_Task prompt:_
Write out the part of the piece below about a Paris bookshop during lockdown word for word, starting at "It’s good to" and ending at "cynicism showing there.".
*** Opening of Selected passage ***
As cafes and restaurants and small independent shops worry about what the future holds for them in the weird post-lockdown time, I have come across a more positive story.
Sophie Fornairon runs an independent bookshop in Paris, La Librairie du Canal. A transplant doctor until she opened her bookshop five years ago, she believes that good booksellers are rather like doctors: they provide a therapeutic service to the community. Books, she says, “can help at times like this. They can deliver answers and provide peace. They lift you out of the everyday and away from the moment. They transport you to other worlds. They are anti-fear. But not everyone has them at home, and the libraries were shut. So I started delivering, on foot.”
She thinks that bookshops could probably have stayed open during the lockdown as they rarely get overcrowded with customers but she had to comply with the rules and regulations. And during the 55 days that France was in lockdown she delivered 2,000 packages of books to loyal customers - a mutual help system really as they kept her business going and she kept them supplied with reading matter. And her list of customers grew. And since non-essential shops have been allowed to open again inFrance she has had more customers than before the lockdown. People still seek an escape into books it seems. Will it last? Who knows?
It’s good to see a positive outcome that isn’t just some rich company getting richer from receiving the contract to provide a service that maybe the NHS could have done better. Oops! A bit of cynicism showing there.
*** Close of Selected passage ***
*** Opening of Material shown ***
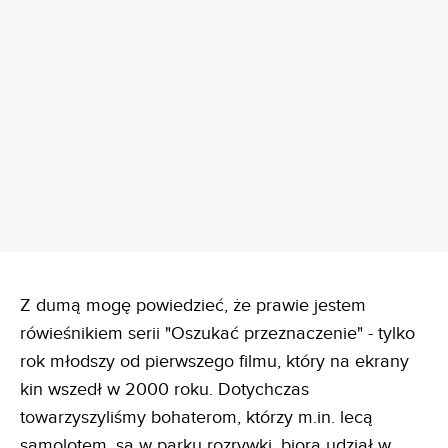
REKLAMA
Z dumą mogę powiedzieć, że prawie jestem
rówieśnikiem serii "Oszukać przeznaczenie" - tylko
rok młodszy od pierwszego filmu, który na ekrany
kin wszedł w 2000 roku. Dotychczas
towarzyszyliśmy bohaterom, którzy m.in. lecą
samolotem, są w parku rozrywki, biorą udział w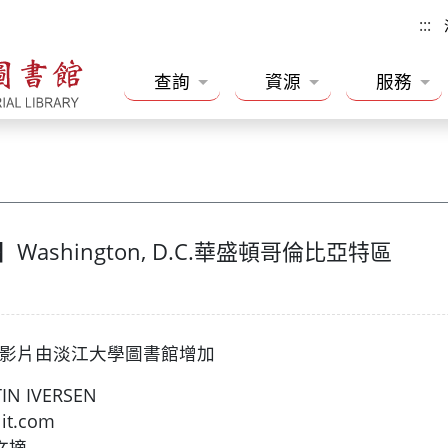
:::
查詢
資源
服務
ashington, D.C.華盛頓哥倫比亞特區
及影片由淡江大學圖書館增加
ISTIN IVERSEN
iklit.com
讀者文摘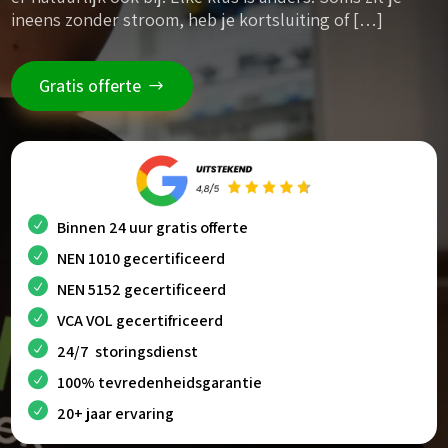
ineens zonder stroom, heb je kortsluiting of […]
Gratis offerte
Binnen 24 uur gratis offerte
NEN 1010 gecertificeerd
NEN 5152 gecertificeerd
VCA VOL gecertifriceerd
24/7 storingsdienst
100% tevredenheidsgarantie
20+ jaar ervaring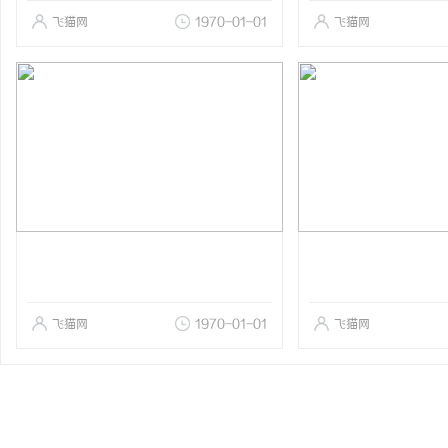
飞猫网
1970-01-01
飞猫网
飞猫网
1970-01-01
飞猫网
*** Close of Material shown ***
_Response:_
It’s good to see a positive outcome that isn’t just some rich company getting richer from receiving the contract to provide a service that maybe the NHS could have done better. Oops! A bit of cynicism showing there.